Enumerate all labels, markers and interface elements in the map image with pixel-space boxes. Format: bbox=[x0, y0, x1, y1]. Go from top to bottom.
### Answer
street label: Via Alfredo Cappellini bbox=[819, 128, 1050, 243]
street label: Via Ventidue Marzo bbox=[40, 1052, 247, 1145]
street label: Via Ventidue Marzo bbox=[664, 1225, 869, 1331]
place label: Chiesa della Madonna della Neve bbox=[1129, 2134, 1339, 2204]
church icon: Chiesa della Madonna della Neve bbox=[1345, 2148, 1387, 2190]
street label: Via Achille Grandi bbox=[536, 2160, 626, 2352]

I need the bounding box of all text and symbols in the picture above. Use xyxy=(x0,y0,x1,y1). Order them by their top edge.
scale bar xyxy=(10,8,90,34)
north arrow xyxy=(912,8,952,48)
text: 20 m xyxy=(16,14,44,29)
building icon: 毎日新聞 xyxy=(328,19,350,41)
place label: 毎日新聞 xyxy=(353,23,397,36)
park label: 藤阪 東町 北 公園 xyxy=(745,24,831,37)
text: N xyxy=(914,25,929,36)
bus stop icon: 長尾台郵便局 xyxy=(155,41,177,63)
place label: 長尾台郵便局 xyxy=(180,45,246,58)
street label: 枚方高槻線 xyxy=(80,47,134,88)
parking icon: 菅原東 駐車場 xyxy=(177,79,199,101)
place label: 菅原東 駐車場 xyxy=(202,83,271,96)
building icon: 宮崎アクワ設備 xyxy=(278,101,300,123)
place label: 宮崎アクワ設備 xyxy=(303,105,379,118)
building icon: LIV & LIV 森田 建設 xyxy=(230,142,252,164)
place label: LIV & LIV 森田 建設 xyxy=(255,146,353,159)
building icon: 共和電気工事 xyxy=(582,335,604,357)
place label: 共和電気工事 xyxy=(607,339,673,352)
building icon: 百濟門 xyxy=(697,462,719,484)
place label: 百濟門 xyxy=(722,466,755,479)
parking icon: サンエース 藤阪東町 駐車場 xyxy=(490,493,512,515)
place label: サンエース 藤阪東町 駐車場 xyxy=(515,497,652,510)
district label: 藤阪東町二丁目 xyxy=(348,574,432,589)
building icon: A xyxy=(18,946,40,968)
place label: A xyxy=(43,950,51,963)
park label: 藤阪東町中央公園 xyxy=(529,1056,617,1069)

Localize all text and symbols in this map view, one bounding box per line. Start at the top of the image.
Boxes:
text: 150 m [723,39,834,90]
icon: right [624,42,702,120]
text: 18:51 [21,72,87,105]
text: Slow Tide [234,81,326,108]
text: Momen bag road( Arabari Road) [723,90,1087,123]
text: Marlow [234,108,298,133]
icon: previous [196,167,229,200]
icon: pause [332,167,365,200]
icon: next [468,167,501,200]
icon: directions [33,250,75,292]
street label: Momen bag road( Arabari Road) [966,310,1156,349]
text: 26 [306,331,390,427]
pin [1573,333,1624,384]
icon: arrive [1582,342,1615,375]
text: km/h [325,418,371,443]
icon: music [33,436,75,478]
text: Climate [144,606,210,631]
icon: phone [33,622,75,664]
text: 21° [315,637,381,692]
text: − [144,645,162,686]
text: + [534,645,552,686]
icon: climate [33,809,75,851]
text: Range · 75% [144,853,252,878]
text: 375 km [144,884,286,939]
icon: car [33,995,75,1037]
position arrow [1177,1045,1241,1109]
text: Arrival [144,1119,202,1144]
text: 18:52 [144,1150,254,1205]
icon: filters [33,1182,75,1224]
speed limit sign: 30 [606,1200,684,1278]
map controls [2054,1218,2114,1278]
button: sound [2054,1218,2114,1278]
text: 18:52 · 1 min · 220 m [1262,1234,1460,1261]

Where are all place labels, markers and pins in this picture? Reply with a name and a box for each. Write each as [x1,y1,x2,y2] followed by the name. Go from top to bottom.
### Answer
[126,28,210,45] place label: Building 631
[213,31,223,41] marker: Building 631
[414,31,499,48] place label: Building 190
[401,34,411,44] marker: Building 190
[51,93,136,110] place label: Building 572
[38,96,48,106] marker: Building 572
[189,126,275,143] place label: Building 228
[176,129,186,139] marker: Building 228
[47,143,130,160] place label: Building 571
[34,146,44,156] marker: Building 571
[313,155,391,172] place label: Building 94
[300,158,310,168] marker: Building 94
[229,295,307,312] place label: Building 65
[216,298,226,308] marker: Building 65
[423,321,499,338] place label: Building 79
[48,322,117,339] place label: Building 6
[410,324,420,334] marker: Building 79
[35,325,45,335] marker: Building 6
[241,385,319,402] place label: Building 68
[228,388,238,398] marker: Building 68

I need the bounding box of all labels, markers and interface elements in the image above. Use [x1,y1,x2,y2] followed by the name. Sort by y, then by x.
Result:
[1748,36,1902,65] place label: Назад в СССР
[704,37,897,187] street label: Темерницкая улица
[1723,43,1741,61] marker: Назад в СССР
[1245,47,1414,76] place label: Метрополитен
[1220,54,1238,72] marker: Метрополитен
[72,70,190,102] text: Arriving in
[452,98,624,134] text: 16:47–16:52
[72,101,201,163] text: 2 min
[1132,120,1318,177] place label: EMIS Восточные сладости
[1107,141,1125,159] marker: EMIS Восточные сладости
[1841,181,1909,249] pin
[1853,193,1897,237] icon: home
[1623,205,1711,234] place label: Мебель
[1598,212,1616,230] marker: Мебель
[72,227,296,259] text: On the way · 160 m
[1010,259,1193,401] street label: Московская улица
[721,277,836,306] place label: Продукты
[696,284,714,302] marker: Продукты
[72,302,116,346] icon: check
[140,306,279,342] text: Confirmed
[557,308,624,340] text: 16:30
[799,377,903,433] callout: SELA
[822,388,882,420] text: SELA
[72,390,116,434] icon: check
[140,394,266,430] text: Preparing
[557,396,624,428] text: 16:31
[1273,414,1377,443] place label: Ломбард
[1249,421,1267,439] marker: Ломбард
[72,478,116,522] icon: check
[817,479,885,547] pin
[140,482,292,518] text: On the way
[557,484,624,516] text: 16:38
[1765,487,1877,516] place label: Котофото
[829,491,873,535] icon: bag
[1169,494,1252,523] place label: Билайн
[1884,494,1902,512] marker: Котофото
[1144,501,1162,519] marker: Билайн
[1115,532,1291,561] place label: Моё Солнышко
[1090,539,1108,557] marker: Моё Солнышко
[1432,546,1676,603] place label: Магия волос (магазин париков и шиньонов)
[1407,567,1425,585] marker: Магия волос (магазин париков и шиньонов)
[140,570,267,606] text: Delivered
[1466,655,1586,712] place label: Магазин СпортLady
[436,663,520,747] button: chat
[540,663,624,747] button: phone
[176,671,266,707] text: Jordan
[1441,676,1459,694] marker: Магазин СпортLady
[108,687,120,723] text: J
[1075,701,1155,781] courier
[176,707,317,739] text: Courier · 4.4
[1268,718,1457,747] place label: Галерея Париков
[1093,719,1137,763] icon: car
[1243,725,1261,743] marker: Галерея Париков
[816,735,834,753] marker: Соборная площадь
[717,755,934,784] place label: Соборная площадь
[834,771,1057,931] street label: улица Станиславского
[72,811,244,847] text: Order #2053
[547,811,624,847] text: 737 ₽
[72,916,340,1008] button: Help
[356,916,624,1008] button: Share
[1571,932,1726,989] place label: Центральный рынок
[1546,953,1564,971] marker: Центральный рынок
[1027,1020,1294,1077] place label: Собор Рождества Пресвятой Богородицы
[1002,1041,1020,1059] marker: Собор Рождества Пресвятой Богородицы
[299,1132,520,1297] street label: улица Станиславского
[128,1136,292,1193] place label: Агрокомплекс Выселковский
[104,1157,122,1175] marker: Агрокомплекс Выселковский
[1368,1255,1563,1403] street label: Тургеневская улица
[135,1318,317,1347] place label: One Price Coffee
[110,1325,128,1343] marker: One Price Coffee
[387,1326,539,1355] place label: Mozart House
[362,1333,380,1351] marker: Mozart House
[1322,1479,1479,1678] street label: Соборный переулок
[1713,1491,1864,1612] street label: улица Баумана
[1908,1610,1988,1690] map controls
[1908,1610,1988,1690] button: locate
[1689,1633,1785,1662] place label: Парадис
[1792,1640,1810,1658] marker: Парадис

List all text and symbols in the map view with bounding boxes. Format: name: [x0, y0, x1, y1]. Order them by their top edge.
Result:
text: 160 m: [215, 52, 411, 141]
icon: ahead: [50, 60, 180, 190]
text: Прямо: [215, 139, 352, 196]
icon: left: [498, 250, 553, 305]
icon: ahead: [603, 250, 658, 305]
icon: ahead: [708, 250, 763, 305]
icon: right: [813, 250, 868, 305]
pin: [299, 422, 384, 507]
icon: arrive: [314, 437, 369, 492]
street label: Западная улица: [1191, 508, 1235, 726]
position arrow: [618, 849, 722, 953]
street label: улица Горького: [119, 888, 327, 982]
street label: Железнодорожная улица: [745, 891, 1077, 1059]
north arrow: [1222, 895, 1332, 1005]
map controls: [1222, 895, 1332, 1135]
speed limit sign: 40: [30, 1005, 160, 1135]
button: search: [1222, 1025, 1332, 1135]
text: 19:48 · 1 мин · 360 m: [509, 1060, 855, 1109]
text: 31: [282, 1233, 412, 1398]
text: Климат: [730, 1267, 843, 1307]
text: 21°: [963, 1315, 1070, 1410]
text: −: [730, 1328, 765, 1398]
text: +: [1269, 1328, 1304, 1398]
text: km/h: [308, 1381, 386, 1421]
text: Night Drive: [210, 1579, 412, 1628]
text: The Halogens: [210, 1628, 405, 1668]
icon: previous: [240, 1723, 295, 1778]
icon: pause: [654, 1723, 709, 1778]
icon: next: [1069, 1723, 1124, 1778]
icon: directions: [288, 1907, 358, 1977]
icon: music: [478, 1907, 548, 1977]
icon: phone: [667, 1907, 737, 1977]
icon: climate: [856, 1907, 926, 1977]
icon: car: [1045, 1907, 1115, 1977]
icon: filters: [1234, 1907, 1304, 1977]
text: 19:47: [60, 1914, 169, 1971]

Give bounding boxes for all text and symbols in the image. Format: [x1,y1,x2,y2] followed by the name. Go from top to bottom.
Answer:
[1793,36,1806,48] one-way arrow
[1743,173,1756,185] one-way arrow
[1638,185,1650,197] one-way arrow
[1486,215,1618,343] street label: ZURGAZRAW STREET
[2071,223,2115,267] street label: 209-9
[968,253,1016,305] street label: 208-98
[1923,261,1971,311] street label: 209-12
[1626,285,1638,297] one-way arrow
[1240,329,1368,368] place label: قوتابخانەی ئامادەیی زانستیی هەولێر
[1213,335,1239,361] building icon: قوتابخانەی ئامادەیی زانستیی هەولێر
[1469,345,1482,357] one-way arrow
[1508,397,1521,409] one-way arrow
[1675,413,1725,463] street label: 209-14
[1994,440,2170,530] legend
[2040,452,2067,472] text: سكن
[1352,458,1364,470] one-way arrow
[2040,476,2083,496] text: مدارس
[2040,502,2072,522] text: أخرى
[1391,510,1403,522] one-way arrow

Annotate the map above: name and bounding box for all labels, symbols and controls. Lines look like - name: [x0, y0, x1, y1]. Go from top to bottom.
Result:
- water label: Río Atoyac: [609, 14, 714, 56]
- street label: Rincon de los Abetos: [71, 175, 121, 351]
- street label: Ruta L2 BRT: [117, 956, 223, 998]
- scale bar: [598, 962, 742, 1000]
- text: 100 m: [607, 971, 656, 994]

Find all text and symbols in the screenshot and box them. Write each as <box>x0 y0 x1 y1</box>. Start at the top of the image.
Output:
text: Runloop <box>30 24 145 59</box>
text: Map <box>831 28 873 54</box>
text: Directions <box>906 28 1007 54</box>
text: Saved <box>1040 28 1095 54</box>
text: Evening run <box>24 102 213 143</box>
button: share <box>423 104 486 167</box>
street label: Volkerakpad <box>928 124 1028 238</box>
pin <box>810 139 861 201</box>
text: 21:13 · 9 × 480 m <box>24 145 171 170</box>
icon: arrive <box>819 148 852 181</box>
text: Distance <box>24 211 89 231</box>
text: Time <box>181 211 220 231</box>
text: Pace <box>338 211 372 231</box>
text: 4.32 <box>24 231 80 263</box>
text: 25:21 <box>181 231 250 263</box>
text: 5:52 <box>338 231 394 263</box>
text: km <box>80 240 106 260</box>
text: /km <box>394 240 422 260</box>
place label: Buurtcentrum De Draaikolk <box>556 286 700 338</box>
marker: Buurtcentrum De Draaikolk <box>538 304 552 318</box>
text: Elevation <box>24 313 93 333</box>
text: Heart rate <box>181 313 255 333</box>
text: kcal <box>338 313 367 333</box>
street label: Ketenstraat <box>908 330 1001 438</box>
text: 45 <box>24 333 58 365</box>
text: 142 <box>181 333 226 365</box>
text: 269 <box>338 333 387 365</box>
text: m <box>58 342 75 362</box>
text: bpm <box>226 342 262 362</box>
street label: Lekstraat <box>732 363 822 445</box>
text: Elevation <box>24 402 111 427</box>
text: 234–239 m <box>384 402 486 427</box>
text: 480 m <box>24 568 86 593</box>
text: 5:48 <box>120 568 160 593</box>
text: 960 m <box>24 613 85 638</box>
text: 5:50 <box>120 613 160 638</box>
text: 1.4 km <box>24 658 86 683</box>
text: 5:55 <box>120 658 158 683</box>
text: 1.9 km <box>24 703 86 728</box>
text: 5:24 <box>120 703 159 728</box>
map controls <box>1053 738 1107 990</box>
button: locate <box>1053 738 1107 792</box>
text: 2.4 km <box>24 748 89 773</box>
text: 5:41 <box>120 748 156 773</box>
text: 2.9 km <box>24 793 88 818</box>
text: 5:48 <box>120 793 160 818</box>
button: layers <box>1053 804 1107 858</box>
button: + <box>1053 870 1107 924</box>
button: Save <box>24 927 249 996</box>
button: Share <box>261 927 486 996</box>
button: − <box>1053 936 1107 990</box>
----
Copy each line of the listing that holds the word "Центральный".

_Written answer:_
[1571,932,1726,989] place label: Центральный рынок
[1546,953,1564,971] marker: Центральный рынок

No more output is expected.